A week after concluding my conservation survey, I returned to area with my husband for some much-needed mountain time in Glacier National Park. The weather did not immediately cooperate, but after being pelted by a combination of freezing rain, sleet, hail and snow on a still-beautiful hike along the famed Highline trail, we made an après-mountain stop at Glacier Distillery. Many people know about the boom in craft brewing, which now controls 11 percent of market share for beer in the U.S. Craft distilling may be next. According to the Craft Distilling Association, there were 1,315 craft distillers in the country in 2015, and market share had grown from 0.8 percent in 2005 to 2.2 percent ten years later. Craft beverages benefit from the artisanal association we attach to high quality products made locally and not mass produced. Scale and distribution are limited, however, making on-site sales especially important. So a distillery like Glacier benefits tremendously from visitors like Harold and me stopping in before or after visiting Glacier National Park.
Tucked along the main road leading into Glacier from Kalispell, Montana, Glacier Distillery boasts the tag line: “Handcrafted Montana whiskey and fine spirits that bring you so close to Glacier you can taste it.” Their spirits feature local ingredients and glacial water from their northern Rockies backyard. Accessing that pure water is one of the many ecosystem services – or environmental benefits – that protected areas like Glacier National Park provide. The Distillery produces many different spirits. My husband sampled flights of the base spirits, like vodka and gin. I focused on the liqueurs, which seemed especially unique. One in particular, Little Cottonwood cherry liqueur, is made with cherries harvested from around nearby Flathead Lake. This spirit is a lovely eau de vie also flavored with orange, cardamom, and ginger. I like it neat or in a cocktail we created and affectionately named Big Sky.
Another I liked was Beargrass, a sweetened grappa. Beargrass is a collaboration with another local producer, Glacier County Honey Company, which touts their “healthy happy bees kept next to Glacier park.” According to the company, major flowers visited by the bees include sweet clover and alfalfa. Beargrass is delicious sipped on its own, perfumed and sweet with some finishing heat from the alcohol.
Perhaps I found it so appealing because we visited cold, wet, and tired after a long hike. Perhaps it was because the spirits we found there are carefully produced, high quality, and delicious.

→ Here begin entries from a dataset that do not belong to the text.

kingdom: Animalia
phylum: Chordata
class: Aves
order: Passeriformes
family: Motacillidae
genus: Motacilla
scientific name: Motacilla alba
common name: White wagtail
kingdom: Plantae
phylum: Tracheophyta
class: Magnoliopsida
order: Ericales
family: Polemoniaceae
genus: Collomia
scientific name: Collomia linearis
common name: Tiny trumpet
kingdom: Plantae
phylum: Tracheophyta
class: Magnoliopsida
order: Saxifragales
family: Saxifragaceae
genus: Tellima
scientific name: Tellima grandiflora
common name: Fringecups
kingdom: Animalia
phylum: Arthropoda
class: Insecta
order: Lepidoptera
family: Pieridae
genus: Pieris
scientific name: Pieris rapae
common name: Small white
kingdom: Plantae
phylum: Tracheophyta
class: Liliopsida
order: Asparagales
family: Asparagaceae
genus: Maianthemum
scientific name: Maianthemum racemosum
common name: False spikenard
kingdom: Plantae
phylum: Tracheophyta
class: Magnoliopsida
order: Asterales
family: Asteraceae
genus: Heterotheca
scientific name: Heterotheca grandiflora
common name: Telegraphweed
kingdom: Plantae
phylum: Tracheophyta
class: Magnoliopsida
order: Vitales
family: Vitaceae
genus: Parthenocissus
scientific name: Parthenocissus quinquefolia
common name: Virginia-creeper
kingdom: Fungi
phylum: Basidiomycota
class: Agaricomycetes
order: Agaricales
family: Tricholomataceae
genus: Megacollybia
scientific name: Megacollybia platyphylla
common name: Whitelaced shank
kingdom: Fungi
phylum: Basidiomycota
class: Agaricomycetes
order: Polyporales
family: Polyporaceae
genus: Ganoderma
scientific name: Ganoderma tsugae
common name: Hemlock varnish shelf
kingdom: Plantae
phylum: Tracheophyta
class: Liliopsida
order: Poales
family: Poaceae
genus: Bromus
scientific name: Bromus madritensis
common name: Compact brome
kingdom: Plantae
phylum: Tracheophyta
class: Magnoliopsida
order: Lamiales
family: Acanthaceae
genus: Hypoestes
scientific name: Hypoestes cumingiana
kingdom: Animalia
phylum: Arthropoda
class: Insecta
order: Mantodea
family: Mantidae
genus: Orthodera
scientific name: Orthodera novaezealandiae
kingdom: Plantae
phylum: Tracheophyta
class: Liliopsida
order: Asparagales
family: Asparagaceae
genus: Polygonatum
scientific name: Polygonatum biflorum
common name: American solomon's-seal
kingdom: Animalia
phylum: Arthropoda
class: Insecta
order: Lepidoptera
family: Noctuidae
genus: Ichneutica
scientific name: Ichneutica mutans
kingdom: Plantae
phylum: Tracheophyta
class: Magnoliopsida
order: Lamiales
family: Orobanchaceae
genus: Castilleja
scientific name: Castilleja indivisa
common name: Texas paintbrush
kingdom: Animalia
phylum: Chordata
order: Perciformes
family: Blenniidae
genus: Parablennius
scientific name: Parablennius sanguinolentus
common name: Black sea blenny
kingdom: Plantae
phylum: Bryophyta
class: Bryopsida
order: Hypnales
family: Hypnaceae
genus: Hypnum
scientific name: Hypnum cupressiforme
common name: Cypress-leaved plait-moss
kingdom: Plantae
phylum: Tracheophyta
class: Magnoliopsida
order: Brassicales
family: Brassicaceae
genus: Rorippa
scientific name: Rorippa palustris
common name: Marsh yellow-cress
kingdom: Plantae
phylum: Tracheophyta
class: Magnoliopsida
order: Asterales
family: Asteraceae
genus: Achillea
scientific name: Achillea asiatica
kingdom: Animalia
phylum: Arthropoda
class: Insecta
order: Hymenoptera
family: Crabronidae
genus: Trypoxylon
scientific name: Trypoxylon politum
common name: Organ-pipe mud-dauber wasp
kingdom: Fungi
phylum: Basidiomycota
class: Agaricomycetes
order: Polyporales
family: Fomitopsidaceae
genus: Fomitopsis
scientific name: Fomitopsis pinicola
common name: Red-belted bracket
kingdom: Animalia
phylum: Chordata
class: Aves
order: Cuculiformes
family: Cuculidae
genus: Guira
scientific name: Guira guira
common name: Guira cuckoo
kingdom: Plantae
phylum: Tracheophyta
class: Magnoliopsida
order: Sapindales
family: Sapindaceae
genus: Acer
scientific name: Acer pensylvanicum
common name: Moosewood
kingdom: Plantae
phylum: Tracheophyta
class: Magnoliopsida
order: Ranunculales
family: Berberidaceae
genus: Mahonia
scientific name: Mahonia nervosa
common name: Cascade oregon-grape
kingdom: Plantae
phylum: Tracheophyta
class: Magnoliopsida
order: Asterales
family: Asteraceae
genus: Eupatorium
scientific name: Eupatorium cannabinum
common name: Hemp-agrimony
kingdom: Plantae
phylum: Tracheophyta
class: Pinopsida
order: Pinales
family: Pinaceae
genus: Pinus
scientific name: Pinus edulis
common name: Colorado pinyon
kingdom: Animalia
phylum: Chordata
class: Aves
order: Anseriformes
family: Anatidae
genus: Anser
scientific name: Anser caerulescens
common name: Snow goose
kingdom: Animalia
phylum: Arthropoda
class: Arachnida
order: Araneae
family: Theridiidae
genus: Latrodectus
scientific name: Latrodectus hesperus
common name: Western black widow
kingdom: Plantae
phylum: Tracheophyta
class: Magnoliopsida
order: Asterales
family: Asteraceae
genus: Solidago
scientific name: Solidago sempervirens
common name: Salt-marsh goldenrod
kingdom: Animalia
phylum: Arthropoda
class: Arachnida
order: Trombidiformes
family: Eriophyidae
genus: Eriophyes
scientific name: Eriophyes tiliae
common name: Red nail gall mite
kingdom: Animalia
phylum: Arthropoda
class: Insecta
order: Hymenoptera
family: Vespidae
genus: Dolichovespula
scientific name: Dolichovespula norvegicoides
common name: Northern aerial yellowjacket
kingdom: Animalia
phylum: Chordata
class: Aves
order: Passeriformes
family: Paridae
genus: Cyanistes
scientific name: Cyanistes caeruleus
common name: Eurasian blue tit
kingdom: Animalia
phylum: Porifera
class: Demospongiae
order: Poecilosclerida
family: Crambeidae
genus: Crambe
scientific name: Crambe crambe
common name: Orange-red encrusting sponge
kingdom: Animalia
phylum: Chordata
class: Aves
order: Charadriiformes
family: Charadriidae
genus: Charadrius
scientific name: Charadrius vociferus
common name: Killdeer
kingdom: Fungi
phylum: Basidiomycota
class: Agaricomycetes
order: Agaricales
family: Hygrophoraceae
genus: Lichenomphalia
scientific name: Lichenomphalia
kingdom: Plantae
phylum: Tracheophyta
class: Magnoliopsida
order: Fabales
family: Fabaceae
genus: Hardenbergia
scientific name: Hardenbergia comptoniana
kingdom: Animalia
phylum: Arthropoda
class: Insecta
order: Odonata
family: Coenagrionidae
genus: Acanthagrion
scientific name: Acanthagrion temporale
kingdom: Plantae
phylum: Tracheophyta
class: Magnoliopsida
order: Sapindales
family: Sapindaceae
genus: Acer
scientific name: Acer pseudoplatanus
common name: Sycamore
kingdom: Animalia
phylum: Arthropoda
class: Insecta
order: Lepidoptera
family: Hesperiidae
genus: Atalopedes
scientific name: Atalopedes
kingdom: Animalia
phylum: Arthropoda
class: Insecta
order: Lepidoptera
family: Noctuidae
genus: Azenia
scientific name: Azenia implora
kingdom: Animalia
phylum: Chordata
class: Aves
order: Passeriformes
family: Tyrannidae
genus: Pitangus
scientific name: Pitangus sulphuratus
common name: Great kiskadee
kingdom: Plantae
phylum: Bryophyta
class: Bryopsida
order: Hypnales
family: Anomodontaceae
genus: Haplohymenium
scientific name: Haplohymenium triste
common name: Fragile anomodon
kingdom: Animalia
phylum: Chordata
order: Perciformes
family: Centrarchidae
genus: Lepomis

For me, much of the appeal was knowing that in tasting and buying several bottles to bring home, I was supporting a local business that itself supports Glacier National Park, providing an experience that gives tourists more reasons to spend time in this magnificent part of the country, and because the distillery produces spirits made with local ingredients – and water – that are reflective of and respectful of place.